Fakt ist, dass speziell unser autobiografisches Gedächtnis wählerisch ist. Unser Selbstbild filtert die Dinge, an die wir uns erinnern – und es vergisst die Erlebnisse, die nicht dazu passen. Dabei sollen wir angeblich Schamvolles, Schmerzhaftes und Schmachvolles eher vergessen als Fröhliches und Schmeichelhaftes. So steht es jedenfalls im Begleitprospekt der Ausstellung. Dass dies Menschen sogar im größeren Ausmaß gelingt, zeigt das Thema Holocaust in der Ausstellung.
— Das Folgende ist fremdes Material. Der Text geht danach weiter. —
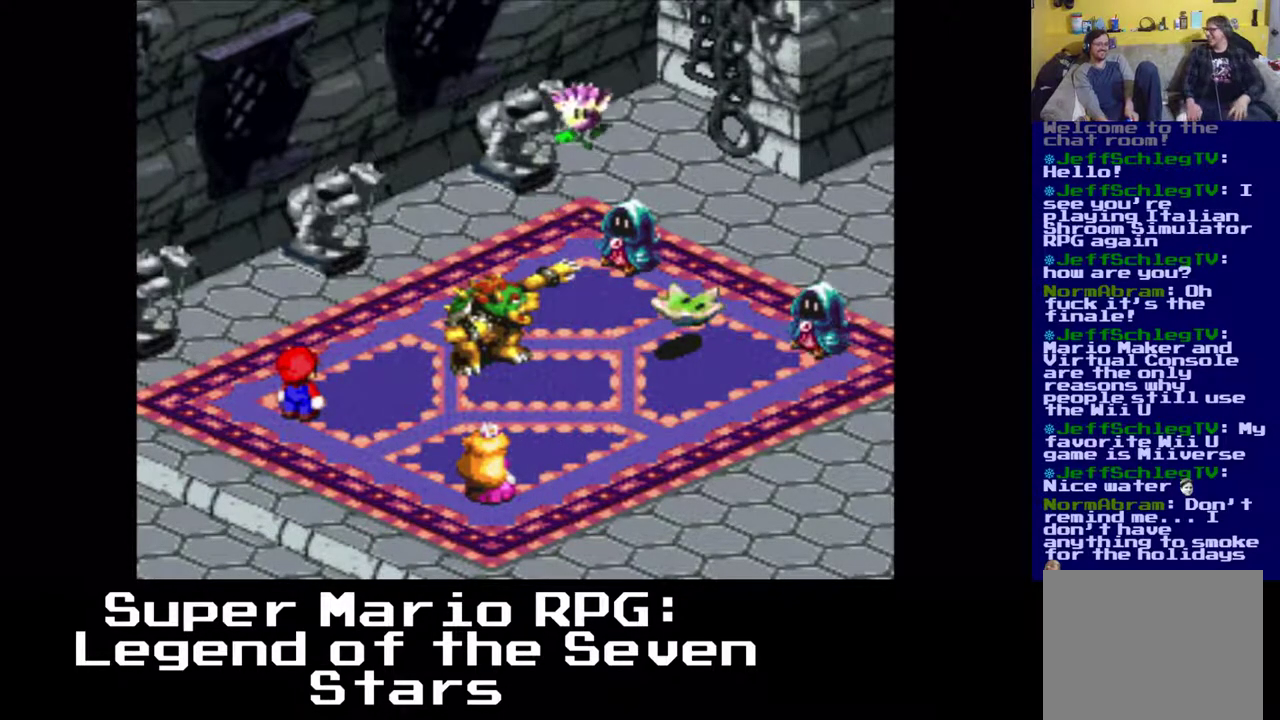
{"buttons": [], "left_stick": "center", "events": []}
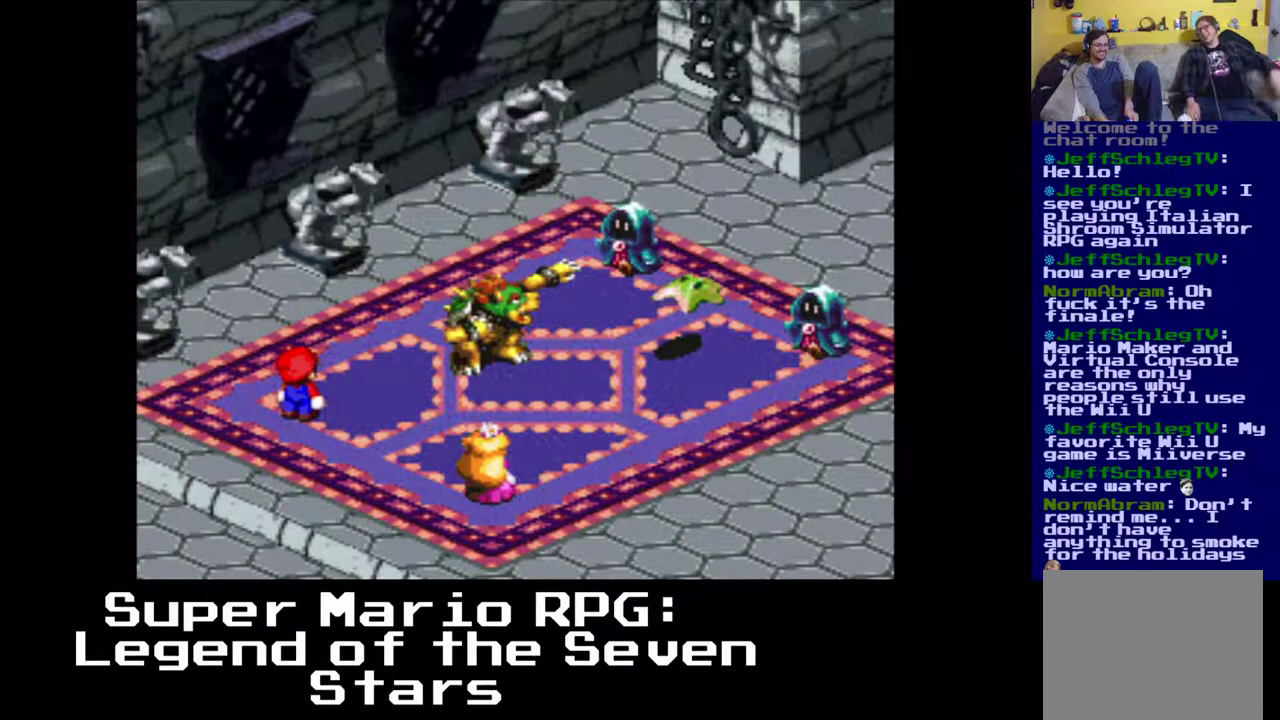
{"buttons": [], "left_stick": "center", "events": []}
Die Exponate zeigen Strategien der Abwehr der eigenen Schuld im Nachkriegsdeutschland, aber auch den Widerstand gegen das Schweigen.
Mir selbst scheint das mit dem Vergessen (oder Verdrängen?) nicht so gut zu gelingen. Dabei würde ich bestimmte Unstimmigkeiten in meinem Leben gerne lieber heute als morgen aus meinem Gedächtnis streichen. Dummerweise bleiben gerade diese Ereignisse fest in meiner Erinnerung. Warum nur? Passen diese Negativbeispiele besser in mein Selbstbild? Oder sind es vielleicht Erinnerungen, die mich wie eine Art Mahnung vor weiterem Schaden bewahren sollen?
Vergessen jedenfalls kann durchaus überlebenswichtig sein. Beispielsweise um ein Weiterleben nach einer traumatischen Erfahrung zu ermöglichen. In solchen Fällen spaltet unsere Psyche die Bedrohung dann oft vom eigenen Ich einfach ab. Die Seele speichert lediglich Fragmente als gesunde Reaktion auf ein krankes Erlebnis. Tauchen später trotzdem Erinnerungen auf, zeigt dies, dass unser Schutzpanzer durchlässig geworden ist. Fragt sich, was nun besser gewesen wäre: das Ganze weiter zu vergessen oder das Vergessen zu überwinden und sich zu erinnern?
Vergessen oder bewahren?
Jedenfalls: nicht jede Erinnerung gilt es zu bewahren. Sonst wäre kein Raum für Neues. Vergessen ist also „normal“, auch wenn wir es oft beklagen. Und erst das Vergessen ermöglichst uns das Dazu-Lernen. Das Ausblenden und Filtern in unserem Gehirn sind Bedingungen, um Raum für neue Aufmerksamkeit zu schaffen und um Neues zu abstrahieren. Erinnern und Vergessen ist also ein dynamischer, miteinander verbundener Prozess. Das Besondere bei uns Menschen ist nur, dass wir wissen, dass wir vergessen. Aber vielleicht gibt das uns auch die Chance mitzubestimmen, an was wir uns in Zukunft erinnern wollen und etwas dafür zu tun, dass es gute Erinnerungen sind.
Foto: Prospekt der Ausstellung
Dich werde ich jedenfalls nicht vergessen, liebe Hilde!